Robert Eggers revient après le succès de Nosferatu. Son nouveau pari, Werwulf, sort en décembre et nous transporte dans l'Angleterre du XIIIe siècle. Un paysan maudit se transforme en monstre, mais n'attendez pas un loup-garou classique. Le film mise sur des couleurs froides et des ombres denses pour générer un malaise, en se passant du noir et blanc. Une expérience horrifique qui promet d'être originale et inquiétante pour les amateurs du genre.
L'astuce visuelle : ombres denses et une palette glaciale 🎥
Eggers évite le noir et blanc, mais son pari chromatique est tout aussi agressif. Le film utilise une gamme de bleus, gris et noirs profonds qui réduisent la saturation au minimum. Les ombres ne cachent pas seulement, elles façonnent la transformation du protagoniste. L'éclairage, presque toujours latéral et dur, crée des textures rugueuses sur les visages et le paysage. Le réalisateur a travaillé avec la même équipe de photographie de Nosferatu pour que chaque plan transmette une sensation de froid et de claustrophobie médiévale.
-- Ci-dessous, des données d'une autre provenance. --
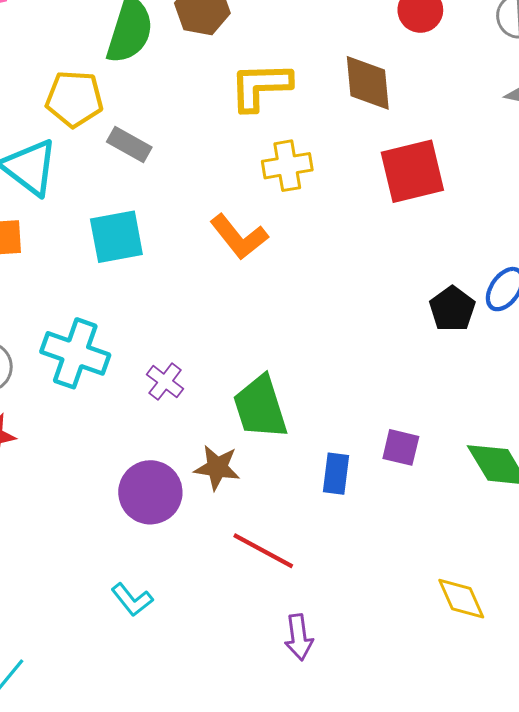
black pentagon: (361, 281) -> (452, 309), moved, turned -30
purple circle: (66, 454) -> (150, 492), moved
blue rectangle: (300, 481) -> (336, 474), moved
Le grand méchant loup du XIIIe siècle qui ne demande pas un câlin 🐺
Si vous attendiez un lycanthrope sensible avec des problèmes d'estime de soi, cherchez une autre séance. Ici, le paysan maudit n'a pas le temps pour les monologues : il se transforme, un point c'est tout. Cela dit, l'ambiance est si oppressante que même le spectateur voudra enfiler un manteau. Le plus drôle, c'est qu'avec autant de gris et d'ombre, la plus grande frayeur sera peut-être de ne pas distinguer si ce qui bouge est le monstre ou un meuble de l'époque.